How can we support and accelerate the progress?
The following pragmatic actions could make a difference in support of a decolonised and fairer set of relationships in global health and other development sectors for that matter.
- Express commitment to decolonisation and localisation publicly. Explicit commitments set alongside clear statements of what would be different, and by when, could give more credibility to vague statements of intent.
- Turn commitment into action such as putting local experts in charge of teams that design, implement, and evaluate global health programs and remunerating them appropriately, and shifting the offices of organisations involved in global health as much as possible to the LICs.
- Raise more resources from the Global South. Initiatives from within the Global South to raise support from well-resourced individuals, philanthropies, and corporations in the Global South would go a long way to increasing local control of global health. This solution supports stronger local accountability of health providers and of those responsible for allocating resources for health.
- Make better use of civil society within the Global South. Civil society organisations (CSOs) can provide the political impetus for their governments to make rational and transparent decisions. Although CSOs cannot replace the role of governments, ideally they can complement and support state efforts.
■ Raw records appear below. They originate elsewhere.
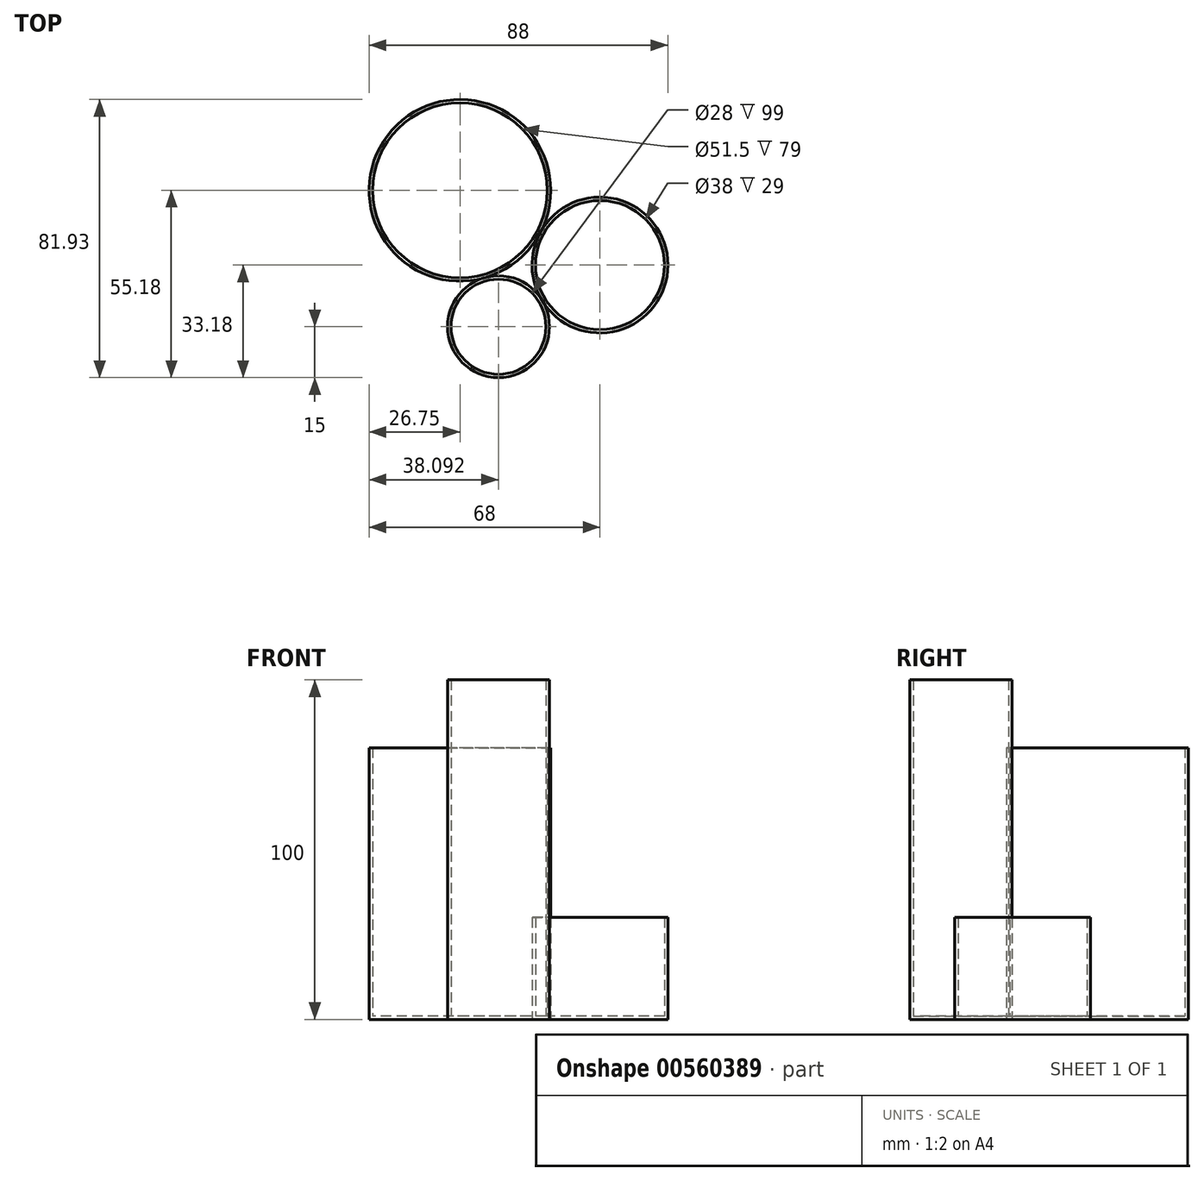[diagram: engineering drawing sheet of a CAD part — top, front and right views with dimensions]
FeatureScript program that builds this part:
annotation { "Feature Type Name" : "Feature", "Feature Type Description" : "" }
export const myFeature = defineFeature(function(context is Context, id is Id, definition is map)
    precondition{}
    {
        {
            var Q0;
            Q0=qCreatedBy(makeId("Top.planeOp"),FACE);
            var sketch = newSketch(context, id + "F0", { "sketchPlane" : qUnion([Q0])});
            skCircle(sketch, "E0", {"center": v(0, 0) * mm, "radius": 20 * mm});
            skSolve(sketch);
        }
        {
            var Q0;
            Q0=makeQuery(id+"F0.imprint","IMPRINT",FACE,{"disambiguationData":[TD([[makeQuery(id+"F0.imprint","IMPRINT",EDGE,{"derivedFrom":sQuery(id+"F0.wireOp",EDGE,"E0")}),1.0]])]});
            extrude(context, id + "F1", {"entities" : qUnion([Q0]), "depth" : 30 * mm, "offsetDistance" : 25 * mm});
        }
        {
            var Q0;
            Q0=makeQuery(id+"F1.opExtrude","CAP_FACE",FACE,{"disambiguationData":[OSD([sQuery(id+"F0.wireOp",EDGE,"E0")])],"isStart":false});
            shell(context, id + "F2", {"entities" : qUnion([Q0]), "thickness" : 1 * mm});
        }
        {
            var Q0;
            Q0=qCreatedBy(makeId("Top.planeOp"),FACE);
            var sketch = newSketch(context, id + "F3", { "sketchPlane" : qUnion([Q0])});
            skCircle(sketch, "E1", {"center": v(-41.25, 22) * mm, "radius": 26.75 * mm});
            skSolve(sketch);
        }
        {
            var Q0;
            Q0=makeQuery(id+"F3.imprint","IMPRINT",FACE,{"disambiguationData":[TD([[makeQuery(id+"F3.imprint","IMPRINT",EDGE,{"derivedFrom":sQuery(id+"F3.wireOp",EDGE,"E1")}),1.0]])]});
            extrude(context, id + "F4", {"entities" : qUnion([Q0]), "operationType" : NewBodyOperationType.ADD, "depth" : 80 * mm, "offsetDistance" : 25 * mm});
        }
        {
            var Q0;
            Q0=makeQuery(id+"F4.opExtrude","CAP_FACE",FACE,{"disambiguationData":[OSD([sQuery(id+"F3.wireOp",EDGE,"E1")])],"isStart":false});
            shell(context, id + "F5", {"entities" : qUnion([Q0]), "thickness" : 1 * mm});
        }
        {
            var Q0;
            Q0=qCreatedBy(makeId("Top.planeOp"),FACE);
            var sketch = newSketch(context, id + "F6", { "sketchPlane" : qUnion([Q0])});
            skCircle(sketch, "E2", {"center": v(-29.9, -18.18) * mm, "radius": 15 * mm});
            skSolve(sketch);
        }
        {
            var Q0;
            Q0=makeQuery(id+"F6.imprint","IMPRINT",FACE,{"disambiguationData":[TD([[makeQuery(id+"F6.imprint","IMPRINT",EDGE,{"derivedFrom":sQuery(id+"F6.wireOp",EDGE,"E2")}),1.0]])]});
            extrude(context, id + "F7", {"entities" : qUnion([Q0]), "depth" : 100 * mm, "offsetDistance" : 25 * mm});
        }
        {
            var Q0;
            Q0=makeQuery(id+"F7.opExtrude","CAP_FACE",FACE,{"disambiguationData":[OSD([sQuery(id+"F6.wireOp",EDGE,"E2")])],"isStart":false});
            shell(context, id + "F8", {"entities" : qUnion([Q0]), "thickness" : 1 * mm});
        }
    });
- Recognise and be realistic about the limitations funding agencies have in fully implementing global health decolonisation. Addressing government funding policies to better fit the needs of the countries the funding is going to, supporting the priorities of the grantee, and involving a lighter oversight touch towards grantees will enable localisation and decolonisation more effectively in global health funding.
- Expedite technology transfer and strengthen scientific research capacities. Health research led by LIC institutions is more likely to reflect the priorities of the region, the LIC diaspora of scientists would have meaningful work to return to, and local populations would no longer always be at the back of the queue as far as their own health needs are concerned.
- Increase representation of experts from LICs on the boards of funding agencies. We believe that this absence impedes decolonisation efforts.
- Improve SRHR vocabulary itself to reflect the cultural complexities of these issues within the various geographies of the Global South. Decolonisation of aid must also include decolonisation of language .
We would like to see greater political awareness of and commitment to the actions needed to make decolonisation a reality. We hope that the decolonisation movement will lead to genuine representation at all levels of governance, advisory boards, and institutional arrangements for delivery by people with lived experience from countries on the issues of concern. We believe that the actions and approaches outlined above will help speed the decolonisation process. It is not often that the right thing to do is also the most practical and impactful, but in the case of decolonisation, all of these goals can be reached and by so doing health for all will benefit.